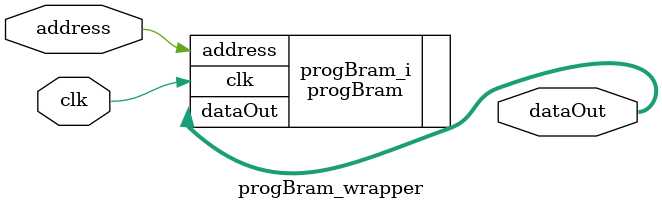
<source format=v>
`timescale 1 ps / 1 ps

module progBram_wrapper
   (address,
    clk,
    dataOut);
  input address;
  input clk;
  output [7:0]dataOut;

  wire address;
  wire clk;
  wire [7:0]dataOut;

  progBram progBram_i
       (.address(address),
        .clk(clk),
        .dataOut(dataOut));
endmodule

</source>
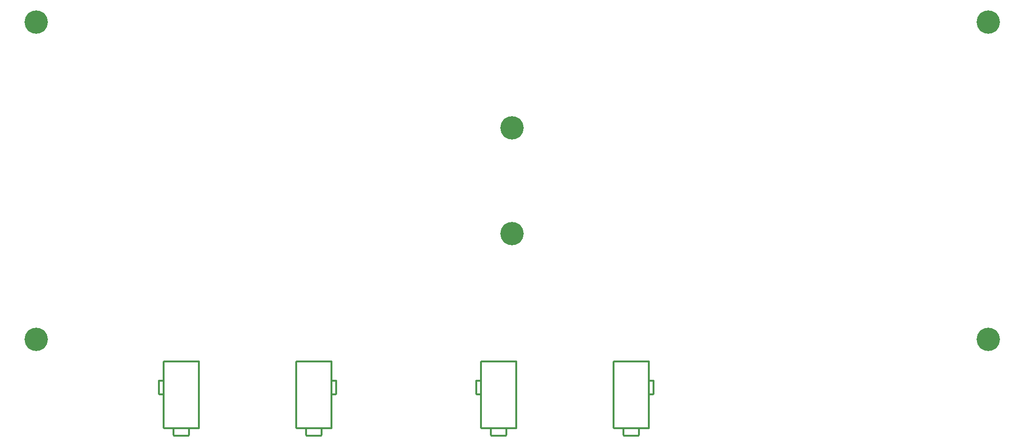
<source format=gbs>
G04 #@! TF.GenerationSoftware,KiCad,Pcbnew,(5.1.10-1-10_14)*
G04 #@! TF.CreationDate,2021-10-07T22:12:16+10:00*
G04 #@! TF.ProjectId,WTL-62-TOP,57544c2d-3632-42d5-944f-502e6b696361,rev?*
G04 #@! TF.SameCoordinates,Original*
G04 #@! TF.FileFunction,Soldermask,Bot*
G04 #@! TF.FilePolarity,Negative*
%FSLAX46Y46*%
G04 Gerber Fmt 4.6, Leading zero omitted, Abs format (unit mm)*
G04 Created by KiCad (PCBNEW (5.1.10-1-10_14)) date 2021-10-07 22:12:16*
%MOMM*%
%LPD*%
G01*
G04 APERTURE LIST*
%ADD10O,3.048000X0.304800*%
%ADD11O,6.654800X0.304800*%
%ADD12O,0.304800X12.293600*%
%ADD13O,0.304800X2.794000*%
%ADD14O,0.304800X1.473200*%
%ADD15O,1.168400X0.304800*%
%ADD16C,4.200000*%
G04 APERTURE END LIST*
D10*
X171481750Y-179222400D03*
D11*
X171481750Y-165912800D03*
D12*
X168306750Y-171907200D03*
D11*
X171481750Y-177901600D03*
D12*
X174656750Y-171907200D03*
D13*
X175520350Y-170561000D03*
D14*
X170110150Y-178562000D03*
D15*
X175088550Y-169316400D03*
D14*
X172853350Y-178562000D03*
D15*
X175088550Y-171805600D03*
D11*
X147605750Y-165912800D03*
D15*
X143998950Y-169316400D03*
D13*
X143567150Y-170561000D03*
D12*
X144430750Y-171907200D03*
X150780750Y-171907200D03*
D11*
X147605750Y-177901600D03*
D15*
X143998950Y-171805600D03*
D14*
X146234150Y-178562000D03*
X148977350Y-178562000D03*
D10*
X147605750Y-179222400D03*
X90455750Y-179222400D03*
D14*
X91827350Y-178562000D03*
X89084150Y-178562000D03*
D15*
X86848950Y-171805600D03*
D11*
X90455750Y-177901600D03*
D12*
X93630750Y-171907200D03*
X87280750Y-171907200D03*
D13*
X86417150Y-170561000D03*
D15*
X86848950Y-169316400D03*
D11*
X90455750Y-165912800D03*
D15*
X117938550Y-171805600D03*
D14*
X115703350Y-178562000D03*
D15*
X117938550Y-169316400D03*
D14*
X112960150Y-178562000D03*
D13*
X118370350Y-170561000D03*
D12*
X117506750Y-171907200D03*
D11*
X114331750Y-177901600D03*
D12*
X111156750Y-171907200D03*
D11*
X114331750Y-165912800D03*
D10*
X114331750Y-179222400D03*
D16*
X150018750Y-142875000D03*
X150018750Y-123825000D03*
X235743750Y-104775000D03*
X235743750Y-161925000D03*
X64293750Y-161925000D03*
X64293750Y-104775000D03*
M02*

</source>
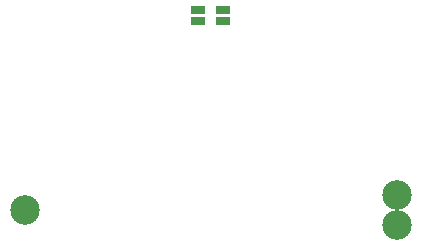
<source format=gbr>
G04 DipTrace 3.2.0.1*
G04 Âåðõíÿÿìàñêà.gbr*
%MOMM*%
G04 #@! TF.FileFunction,Soldermask,Top*
G04 #@! TF.Part,Single*
%ADD34C,2.5*%
%ADD42R,1.2X0.8*%
%FSLAX35Y35*%
G04*
G71*
G90*
G75*
G01*
G04 TopMask*
%LPD*%
D42*
X-105000Y45000D3*
X105000D3*
X-105000Y-45000D3*
X105000D3*
D34*
X-1575000Y-1650000D3*
X1575000Y-1523000D3*
Y-1777000D3*
M02*

</source>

+++

→ What the task requires
Retype verbatim only the lines beginning with the line that contains "X64293750Y-104775000D03*" and ending with the last line of the listing above; pictures are to be excluded.

→ Task result
X64293750Y-104775000D03*
M02*

</source>
<source format=gbr>
G04 DipTrace 3.2.0.1*
G04 Âåðõíÿÿìàñêà.gbr*
%MOMM*%
G04 #@! TF.FileFunction,Soldermask,Top*
G04 #@! TF.Part,Single*
%ADD34C,2.5*%
%ADD42R,1.2X0.8*%
%FSLAX35Y35*%
G04*
G71*
G90*
G75*
G01*
G04 TopMask*
%LPD*%
D42*
X-105000Y45000D3*
X105000D3*
X-105000Y-45000D3*
X105000D3*
D34*
X-1575000Y-1650000D3*
X1575000Y-1523000D3*
Y-1777000D3*
M02*

</source>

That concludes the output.